* EXCERPT PROVIDED
= Beginning of Section =

To investigate whether these alterations in binding capacity affect the subcellular localization of BICD2, we performed immunocytochemistry experiments in neuronal (SH-SY5Y) and nonneuronal (HeLa) cell lines. HeLa cells were first transiently transfected with EGFP-tagged wild-type or altered BICD2 constructs with the use of Lipofectamine LTX reagent (Life Technologies). Immunostaining was performed with various antibodies (see below), and cells were imaged with a LSM700 confocal microscope (Zeiss) with identical acquisition parameters.

= End of Section =

* HOW TO COMPLETE THIS TASK
Using the passage about BICD2 localization, answer:
(a) Which two cell lines were used for the immunocytochemistry experiments?
(b) What reagent was used to transfect the HeLa cells?
(c) What microscope was used to image the cells?
Rely only on the passage about BICD2 localization.

* DATASET
= Beginning of Section =

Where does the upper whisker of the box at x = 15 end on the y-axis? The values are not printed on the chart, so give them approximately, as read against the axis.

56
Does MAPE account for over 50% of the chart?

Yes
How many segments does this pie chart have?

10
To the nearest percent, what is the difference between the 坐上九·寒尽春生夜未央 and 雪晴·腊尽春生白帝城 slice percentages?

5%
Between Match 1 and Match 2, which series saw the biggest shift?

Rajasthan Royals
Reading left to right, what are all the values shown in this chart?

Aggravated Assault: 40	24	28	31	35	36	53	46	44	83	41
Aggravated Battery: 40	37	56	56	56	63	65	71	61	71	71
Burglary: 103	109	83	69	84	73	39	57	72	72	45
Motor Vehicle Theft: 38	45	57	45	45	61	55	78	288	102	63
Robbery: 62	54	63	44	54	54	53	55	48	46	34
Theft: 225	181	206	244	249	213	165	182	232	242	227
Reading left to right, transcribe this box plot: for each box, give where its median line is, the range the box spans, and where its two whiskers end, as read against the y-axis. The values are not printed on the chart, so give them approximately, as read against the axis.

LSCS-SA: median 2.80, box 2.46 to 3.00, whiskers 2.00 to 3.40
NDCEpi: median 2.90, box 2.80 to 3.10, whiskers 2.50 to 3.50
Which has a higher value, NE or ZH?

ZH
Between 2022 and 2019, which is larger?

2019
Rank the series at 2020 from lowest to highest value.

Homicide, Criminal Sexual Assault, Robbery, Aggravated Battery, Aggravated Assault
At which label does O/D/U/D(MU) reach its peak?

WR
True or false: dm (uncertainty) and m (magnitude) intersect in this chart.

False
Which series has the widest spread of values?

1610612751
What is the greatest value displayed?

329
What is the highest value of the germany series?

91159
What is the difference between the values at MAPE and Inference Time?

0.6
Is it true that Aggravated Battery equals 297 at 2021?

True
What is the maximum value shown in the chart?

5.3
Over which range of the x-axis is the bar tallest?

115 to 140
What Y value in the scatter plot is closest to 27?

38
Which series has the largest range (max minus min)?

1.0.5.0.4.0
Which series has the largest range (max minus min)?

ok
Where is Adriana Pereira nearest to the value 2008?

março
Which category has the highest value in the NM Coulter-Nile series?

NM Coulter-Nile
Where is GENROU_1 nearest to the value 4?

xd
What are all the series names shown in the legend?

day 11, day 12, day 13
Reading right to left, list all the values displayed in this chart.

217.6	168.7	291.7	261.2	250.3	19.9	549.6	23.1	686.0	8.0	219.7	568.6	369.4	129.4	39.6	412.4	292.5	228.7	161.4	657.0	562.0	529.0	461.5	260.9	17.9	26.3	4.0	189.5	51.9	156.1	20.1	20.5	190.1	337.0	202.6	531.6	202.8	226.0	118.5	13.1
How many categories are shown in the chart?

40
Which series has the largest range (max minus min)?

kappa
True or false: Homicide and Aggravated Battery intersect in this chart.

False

= End of Section =

* SOLUTION FOR THIS PROBLEM
(a) The neuronal SH-SY5Y line and the nonneuronal HeLa line.
(b) Lipofectamine LTX reagent (Life Technologies).
(c) An LSM700 confocal microscope (Zeiss).